How do erections work?

Category: FAQ

Mechanism of penile function

Erection is basically a spinal reflex that can be initiated by the recruitment of:

  1. Penile afferents, both autonomic and somatic.
  2. Supraspinal influences from visual, olfactory, and imaginary stimuli.

Several central transmitters are involved in the erectile control. Dopamine, acetylcholine, nitric oxide (NO), and peptides such as oxytocin and adrenocorticotropin/α-melanocyte-stimulating hormone, have a facilitatory role, whereas serotonin may be either facilitatory or inhibitory, and enkephalins are inhibitory.

The balance between contractant and relaxant factors, controls the degree of contraction of the smooth muscle of the corpora cavernosa (CC) and determines the functional state of the penis. Noradrenaline contracts both corpora cavernosa (CC) and penile vessels via stimulation of α₁-adrenoceptors. Neurogenic NO is considered the most important factor for relaxation of penile vessels and corpora cavernosa (CC). The role of other mediators, released from nerves or endothelium, has not been definitely established.

» **EXTRACTED DATA**
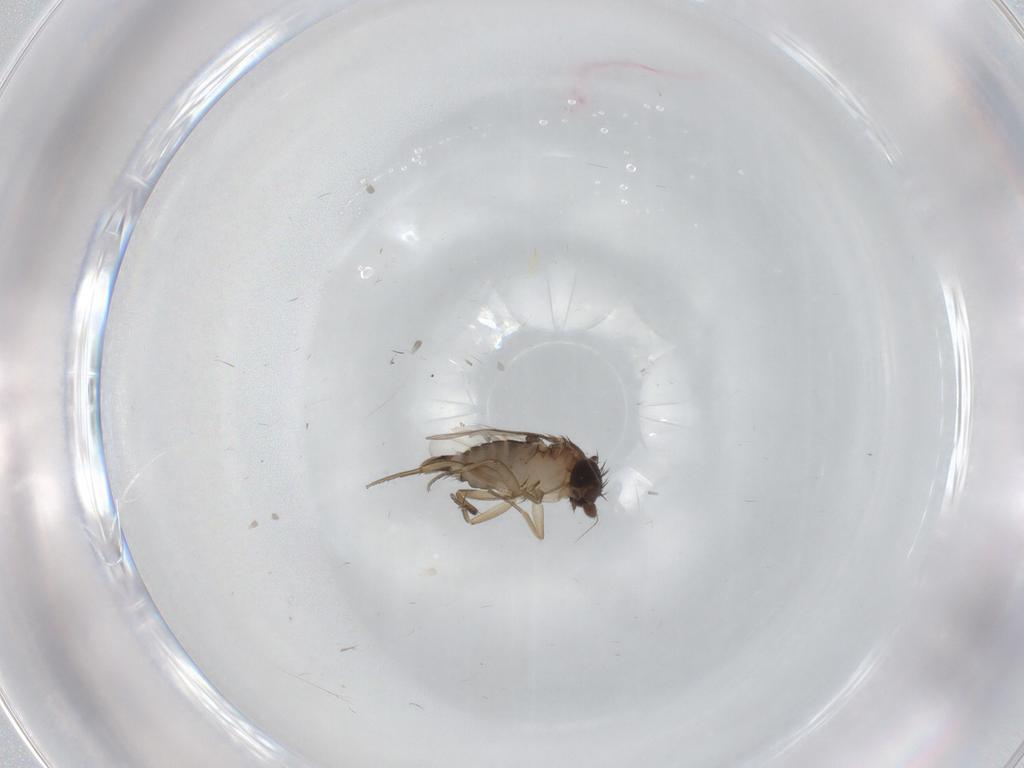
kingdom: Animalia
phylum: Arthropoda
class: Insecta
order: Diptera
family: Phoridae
==
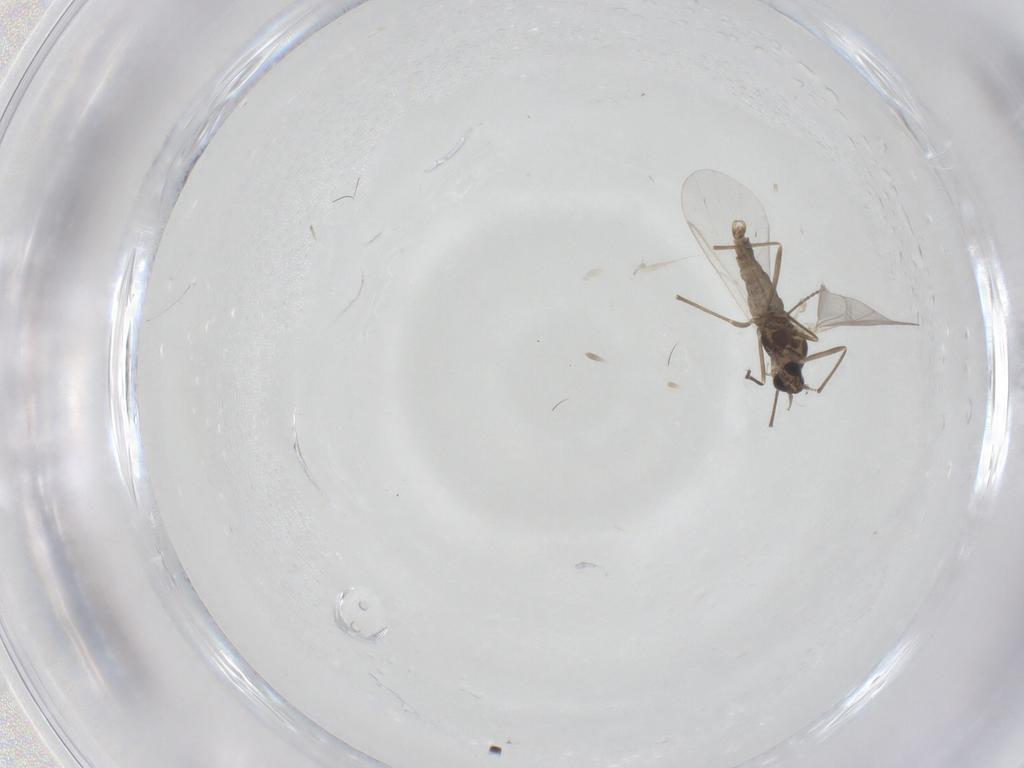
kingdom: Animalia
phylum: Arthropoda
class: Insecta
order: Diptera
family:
* * *
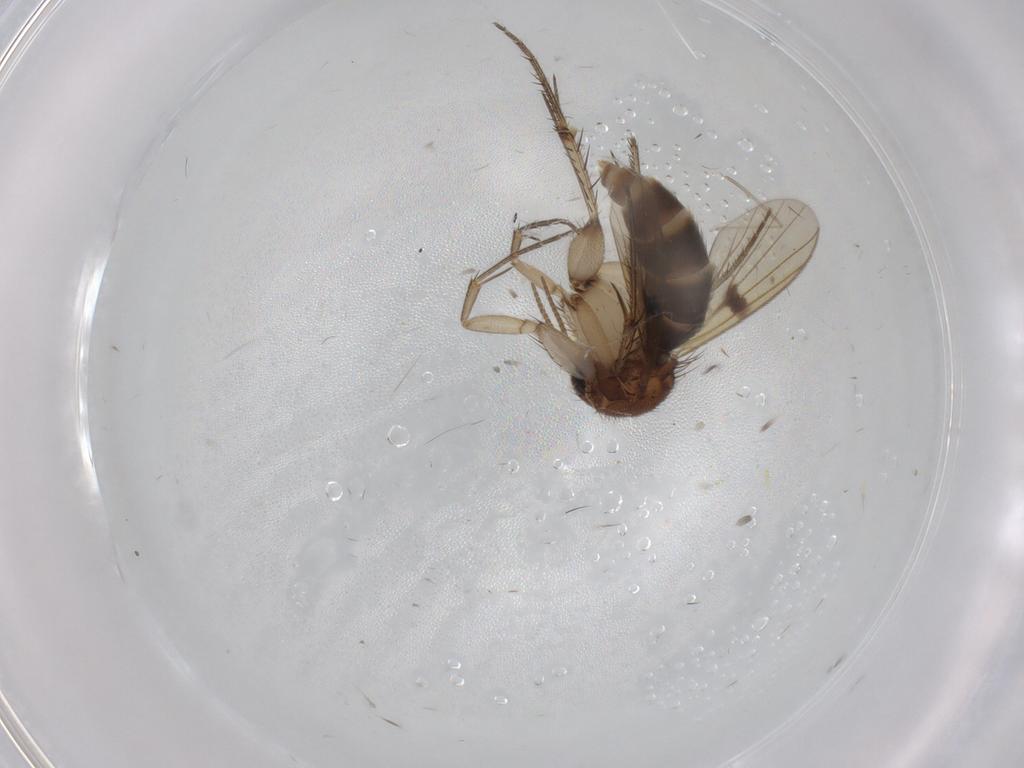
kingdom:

» **WHAT YOU WILL DO**
Answer these about the FAQ on how erections work:
1. What two sources of recruitment can initiate erection?
2. Which central transmitters does it call inhibitory?
3. Which receptors does noradrenaline stimulate to contract the corpora cavernosa and penile vessels?

» **REPLY**
1. Penile afferents, both autonomic and somatic, and supraspinal influences from visual, olfactory, and imaginary stimuli.
2. Enkephalins are inhibitory, and serotonin may be either facilitatory or inhibitory.
3. α₁-adrenoceptors.